Wednesday, August 13, 2014

Ancient history of champagne

At its greatest outward expansion, the Roman Empire included most of the Mediterranean lands and a good part of Europe, where grapes were already under cultivation.

Wine making grapes were probably first being cultivated in northeastern province of France during Roman Gaul about 50 years after birth of Christ.

Yet everything stalled in AD 79, when Domitian, protectionist Roman emperor, decreed that the vineyard of Gaul be uprooted.

Probus, a gardener’s son, lifted the ban 200 years later, and the hedonistic Romans soon came to love the wines from Champagne.

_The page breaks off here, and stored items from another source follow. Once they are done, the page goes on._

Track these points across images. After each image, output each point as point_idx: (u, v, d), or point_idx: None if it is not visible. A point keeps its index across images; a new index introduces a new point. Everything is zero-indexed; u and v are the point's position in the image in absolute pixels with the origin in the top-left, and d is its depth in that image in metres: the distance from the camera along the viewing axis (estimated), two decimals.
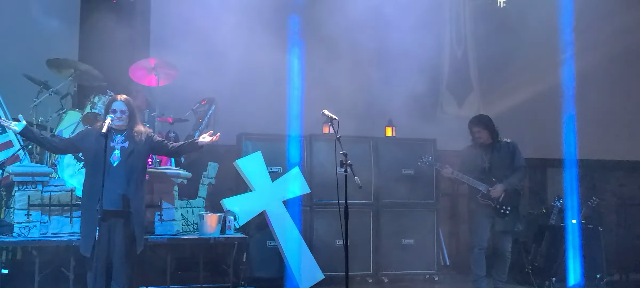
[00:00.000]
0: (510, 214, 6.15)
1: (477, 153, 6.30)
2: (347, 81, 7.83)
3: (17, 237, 5.51)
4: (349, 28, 7.82)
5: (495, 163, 6.22)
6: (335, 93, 7.38)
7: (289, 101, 7.29)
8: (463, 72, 9.40)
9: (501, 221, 6.16)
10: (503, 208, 6.13)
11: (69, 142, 5.14)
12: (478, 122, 6.32)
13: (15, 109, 6.28)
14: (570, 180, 7.30)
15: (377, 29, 8.01)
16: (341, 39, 7.94)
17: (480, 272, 6.19)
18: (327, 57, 7.62)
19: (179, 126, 7.16)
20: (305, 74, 7.65)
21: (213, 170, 6.70)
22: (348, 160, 4.68)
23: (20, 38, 7.29)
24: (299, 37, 7.67)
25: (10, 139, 6.01)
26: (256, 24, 7.40)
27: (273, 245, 6.68)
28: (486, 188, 6.12)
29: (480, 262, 6.18)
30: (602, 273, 7.05)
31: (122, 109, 4.99)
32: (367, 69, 8.02)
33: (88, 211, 4.89)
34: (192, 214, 6.40)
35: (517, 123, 8.11)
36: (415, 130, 7.80)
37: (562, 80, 7.95)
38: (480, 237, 6.18)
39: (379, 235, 7.26)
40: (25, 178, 5.63)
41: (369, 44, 7.92)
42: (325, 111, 4.98)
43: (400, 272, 7.37)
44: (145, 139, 5.06)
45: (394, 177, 7.31)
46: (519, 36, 8.87)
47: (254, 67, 7.59)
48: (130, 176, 4.94)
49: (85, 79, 6.62)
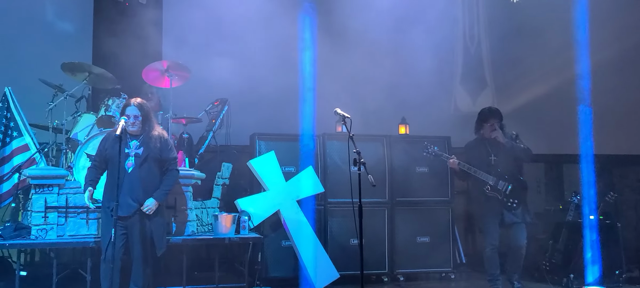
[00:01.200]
0: (518, 207, 6.04)
1: (483, 147, 6.18)
2: (361, 79, 7.83)
3: (34, 239, 5.57)
4: (363, 27, 7.81)
5: (501, 157, 6.10)
6: (348, 92, 7.38)
7: (302, 100, 7.28)
8: (477, 69, 9.34)
9: (510, 214, 6.05)
10: (510, 202, 6.02)
11: (100, 162, 5.16)
12: (496, 114, 6.18)
13: (31, 112, 6.38)
14: (587, 176, 7.20)
15: (390, 26, 7.98)
16: (354, 38, 7.93)
17: (495, 271, 6.09)
18: (340, 56, 7.61)
19: (192, 127, 7.19)
20: (318, 73, 7.64)
21: (227, 170, 6.72)
22: (361, 159, 4.65)
23: (35, 42, 7.39)
24: (311, 37, 7.67)
25: (26, 142, 6.07)
26: (268, 24, 7.42)
27: (288, 245, 6.67)
28: (495, 182, 6.01)
29: (494, 261, 6.08)
30: (621, 269, 6.94)
31: (135, 114, 5.01)
32: (381, 67, 7.98)
33: (105, 213, 4.97)
34: (206, 215, 6.43)
35: (532, 119, 8.04)
36: (429, 127, 7.76)
37: (577, 75, 7.85)
38: (492, 235, 6.07)
39: (394, 234, 7.22)
40: (42, 181, 5.69)
41: (382, 43, 7.90)
42: (337, 110, 4.97)
43: (416, 270, 7.33)
44: (160, 146, 5.08)
45: (408, 175, 7.27)
46: (533, 31, 8.80)
47: (267, 67, 7.62)
48: (147, 182, 4.97)
49: (99, 82, 6.68)
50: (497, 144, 6.12)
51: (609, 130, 8.32)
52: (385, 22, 7.95)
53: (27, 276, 5.90)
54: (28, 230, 5.66)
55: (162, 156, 5.10)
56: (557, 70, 8.42)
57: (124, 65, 6.99)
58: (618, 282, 6.83)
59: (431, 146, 6.32)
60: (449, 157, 6.19)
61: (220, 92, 7.31)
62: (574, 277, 6.73)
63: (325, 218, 6.97)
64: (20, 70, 7.04)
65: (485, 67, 9.40)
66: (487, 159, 6.12)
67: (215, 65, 7.11)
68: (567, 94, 8.16)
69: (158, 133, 5.12)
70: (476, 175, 6.06)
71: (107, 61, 7.06)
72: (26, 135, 6.07)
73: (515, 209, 6.04)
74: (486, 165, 6.10)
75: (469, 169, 6.06)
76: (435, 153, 6.26)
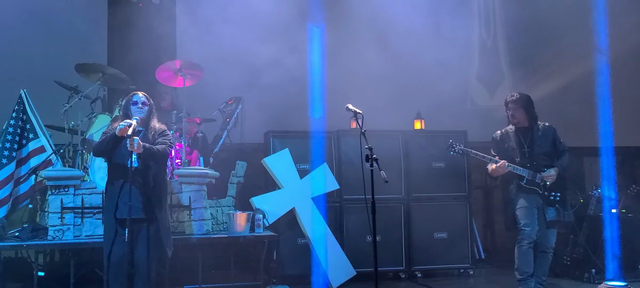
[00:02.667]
0: (560, 202, 5.56)
1: (515, 135, 5.73)
2: (375, 75, 7.77)
3: (51, 240, 5.62)
4: (377, 21, 7.75)
5: (535, 148, 5.65)
6: (363, 87, 7.33)
7: (316, 98, 7.24)
8: (493, 62, 9.21)
9: (552, 210, 5.55)
10: (552, 195, 5.55)
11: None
12: (515, 101, 5.72)
13: (46, 114, 6.43)
14: (607, 169, 7.05)
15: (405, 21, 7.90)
16: (368, 33, 7.88)
17: (528, 270, 5.51)
18: (353, 52, 7.56)
19: (206, 126, 7.20)
20: (333, 69, 7.61)
21: (241, 168, 6.71)
22: (373, 155, 4.59)
23: (50, 44, 7.45)
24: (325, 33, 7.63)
25: (42, 144, 6.12)
26: (282, 21, 7.40)
27: (303, 242, 6.65)
28: (532, 175, 5.55)
29: (528, 258, 5.50)
30: None
31: (144, 101, 4.96)
32: (395, 62, 7.91)
33: (107, 214, 4.91)
34: (221, 213, 6.43)
35: (551, 111, 7.88)
36: (445, 122, 7.68)
37: (596, 66, 7.69)
38: (532, 228, 5.47)
39: (411, 230, 7.16)
40: (58, 182, 5.73)
41: (396, 37, 7.82)
42: (349, 105, 4.92)
43: (434, 267, 7.26)
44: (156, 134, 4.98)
45: (424, 171, 7.20)
46: (550, 22, 8.65)
47: (281, 64, 7.58)
48: (150, 179, 4.87)
49: (114, 82, 6.70)
50: (530, 132, 5.68)
51: (629, 122, 8.15)
52: (400, 16, 7.87)
53: (45, 276, 5.96)
54: (45, 231, 5.72)
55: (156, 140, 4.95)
56: (575, 62, 8.27)
57: (138, 65, 7.02)
58: None
59: (458, 144, 5.87)
60: (493, 158, 5.64)
61: (234, 90, 7.30)
62: (596, 271, 6.61)
63: (341, 215, 6.94)
64: (35, 72, 7.10)
65: (502, 60, 9.27)
66: (520, 150, 5.67)
67: (229, 63, 7.11)
68: (586, 86, 8.01)
69: (158, 126, 5.07)
70: (515, 172, 5.60)
71: (121, 62, 7.11)
72: (42, 137, 6.12)
73: (558, 203, 5.57)
74: (520, 156, 5.65)
75: (508, 167, 5.57)
76: (462, 151, 5.79)
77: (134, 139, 4.58)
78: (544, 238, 5.61)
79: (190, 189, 6.03)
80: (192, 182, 6.06)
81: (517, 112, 5.72)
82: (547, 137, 5.71)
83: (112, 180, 4.88)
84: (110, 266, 4.83)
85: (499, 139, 5.82)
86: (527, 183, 5.58)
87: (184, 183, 6.04)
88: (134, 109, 4.90)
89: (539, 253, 5.63)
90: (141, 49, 7.04)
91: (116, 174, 4.84)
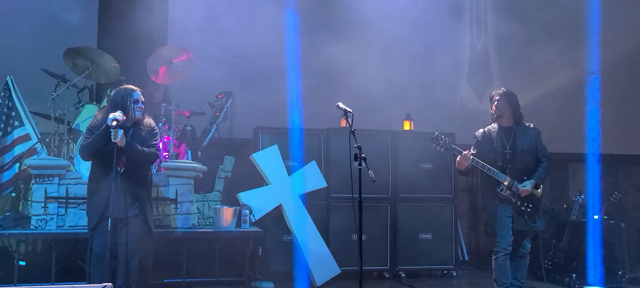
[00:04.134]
0: (531, 212, 5.47)
1: (497, 135, 5.57)
2: (366, 74, 7.77)
3: (34, 229, 5.56)
4: (368, 21, 7.75)
5: (517, 149, 5.50)
6: (353, 86, 7.33)
7: (306, 95, 7.23)
8: (484, 65, 9.26)
9: (521, 220, 5.47)
10: (524, 206, 5.46)
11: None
12: (502, 95, 5.56)
13: (33, 103, 6.36)
14: (592, 175, 7.12)
15: (395, 22, 7.91)
16: (360, 33, 7.87)
17: (506, 280, 5.47)
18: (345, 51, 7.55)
19: (196, 119, 7.17)
20: (324, 68, 7.60)
21: (229, 163, 6.69)
22: (362, 154, 4.59)
23: (39, 32, 7.36)
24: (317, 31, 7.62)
25: (27, 132, 6.05)
26: (274, 17, 7.37)
27: (289, 239, 6.65)
28: (509, 182, 5.42)
29: (505, 269, 5.46)
30: (624, 269, 6.89)
31: (143, 100, 4.96)
32: (385, 62, 7.92)
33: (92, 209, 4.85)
34: (208, 208, 6.40)
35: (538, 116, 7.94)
36: (433, 124, 7.69)
37: (585, 73, 7.77)
38: (506, 239, 5.44)
39: (396, 230, 7.19)
40: (43, 171, 5.67)
41: (388, 38, 7.83)
42: (339, 104, 4.91)
43: (418, 267, 7.30)
44: (145, 135, 4.95)
45: (411, 171, 7.23)
46: (540, 28, 8.70)
47: (272, 60, 7.57)
48: (136, 177, 4.86)
49: (102, 75, 6.58)
50: (513, 133, 5.54)
51: (616, 130, 8.24)
52: (391, 16, 7.88)
53: (26, 266, 5.87)
54: (28, 220, 5.65)
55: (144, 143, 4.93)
56: (564, 68, 8.34)
57: (129, 57, 6.95)
58: (620, 283, 6.78)
59: (443, 137, 5.65)
60: (461, 150, 5.50)
61: (225, 84, 7.27)
62: (576, 276, 6.69)
63: (327, 213, 6.94)
64: (23, 59, 7.02)
65: (492, 64, 9.32)
66: (501, 151, 5.51)
67: (220, 57, 7.07)
68: (575, 93, 8.09)
69: (148, 122, 5.04)
70: (489, 173, 5.46)
71: (111, 52, 7.02)
72: (27, 125, 6.05)
73: (527, 213, 5.46)
74: (500, 158, 5.50)
75: (482, 167, 5.44)
76: (446, 145, 5.60)
77: (118, 131, 4.57)
78: (517, 245, 5.56)
79: (177, 183, 5.99)
80: (179, 176, 6.02)
81: (502, 104, 5.54)
82: (531, 139, 5.58)
83: (98, 179, 4.82)
84: (92, 258, 4.80)
85: (481, 138, 5.67)
86: (503, 190, 5.47)
87: (171, 177, 6.00)
88: (135, 107, 4.86)
89: (516, 258, 5.60)
90: (132, 40, 6.98)
91: (102, 173, 4.79)
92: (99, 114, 4.98)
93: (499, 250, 5.47)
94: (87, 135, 4.83)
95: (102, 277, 4.61)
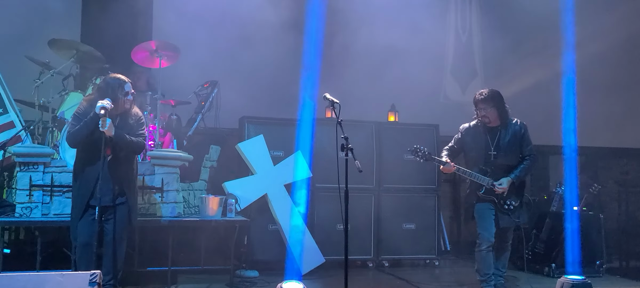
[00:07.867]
0: (514, 209, 5.54)
1: (482, 135, 5.55)
2: (351, 66, 7.81)
3: (19, 217, 5.53)
4: (354, 12, 7.78)
5: (502, 149, 5.50)
6: (338, 77, 7.37)
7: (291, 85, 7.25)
8: (467, 58, 9.36)
9: (506, 218, 5.52)
10: (507, 204, 5.50)
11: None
12: (485, 99, 5.47)
13: (17, 89, 6.31)
14: (571, 167, 7.25)
15: (381, 13, 7.96)
16: (345, 23, 7.90)
17: (488, 271, 5.52)
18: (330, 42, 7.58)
19: (181, 108, 7.16)
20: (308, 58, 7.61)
21: (215, 153, 6.70)
22: (349, 144, 4.65)
23: (22, 18, 7.27)
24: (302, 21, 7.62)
25: (12, 119, 6.01)
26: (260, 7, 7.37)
27: (274, 229, 6.69)
28: (489, 183, 5.44)
29: (488, 261, 5.50)
30: (602, 259, 7.08)
31: (132, 91, 4.95)
32: (371, 54, 7.98)
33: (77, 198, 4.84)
34: (193, 197, 6.42)
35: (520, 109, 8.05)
36: (418, 115, 7.78)
37: (565, 67, 7.89)
38: (489, 232, 5.47)
39: (380, 220, 7.27)
40: (28, 159, 5.63)
41: (373, 29, 7.88)
42: (326, 95, 4.95)
43: (401, 257, 7.41)
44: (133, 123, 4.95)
45: (395, 162, 7.32)
46: (523, 22, 8.82)
47: (257, 50, 7.58)
48: (122, 166, 4.87)
49: (87, 60, 6.60)
50: (498, 132, 5.52)
51: (595, 123, 8.40)
52: (376, 8, 7.93)
53: (11, 254, 5.86)
54: (12, 208, 5.62)
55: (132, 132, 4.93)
56: (546, 62, 8.46)
57: (113, 44, 6.92)
58: (598, 272, 6.96)
59: (422, 148, 5.61)
60: (443, 161, 5.51)
61: (211, 73, 7.26)
62: (556, 266, 6.84)
63: (312, 203, 6.98)
64: (6, 46, 6.95)
65: (476, 57, 9.42)
66: (485, 151, 5.53)
67: (206, 46, 7.06)
68: (555, 86, 8.20)
69: (135, 111, 5.04)
70: (472, 179, 5.52)
71: (95, 39, 6.99)
72: (11, 112, 6.01)
73: (512, 212, 5.54)
74: (484, 157, 5.53)
75: (465, 174, 5.52)
76: (425, 156, 5.55)
77: (106, 119, 4.56)
78: (500, 238, 5.62)
79: (163, 171, 5.99)
80: (165, 165, 6.02)
81: (488, 112, 5.50)
82: (516, 138, 5.56)
83: (84, 166, 4.81)
84: (78, 246, 4.81)
85: (464, 133, 5.66)
86: (485, 192, 5.50)
87: (156, 166, 6.00)
88: (125, 99, 4.85)
89: (498, 250, 5.67)
90: (117, 27, 6.94)
91: (88, 160, 4.78)
92: (85, 102, 4.96)
93: (482, 243, 5.50)
94: (74, 123, 4.81)
95: (89, 264, 4.60)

Though wine had been produced in the Champagne region of France since Roman times, it was not until the end of the 17th century that the product known as champagne was first created. It was the time when the first highly sparkling wines appeared and not until the early 19th century that champagne became synonymous with sparkling wine.

During 5th century, a pagan Frankish warlord called Clovis defeated the Romans and declared himself king of land around Reims.

According to history, Champagne has been present at momentous occasions since the year AD 496, when Clovis, the King of the Franks, was converted to Christianity and was anointed with champagne.

French kings were crowned in Reims, a city in the middle of the Champagne region, between 898 and 1825, and these celebrations included copious amounts of the sparkling champagne wine.

With the collapse of the Roman Empire, Catholic religious institutions, particularly the monasteries, became the repositories of the brewing and wine-making techniques developed in the ancient world.

French monks perfected the art of sparkling champagne, were probably the first to fortify sherry, and brought distillation into widespread use on the European continent.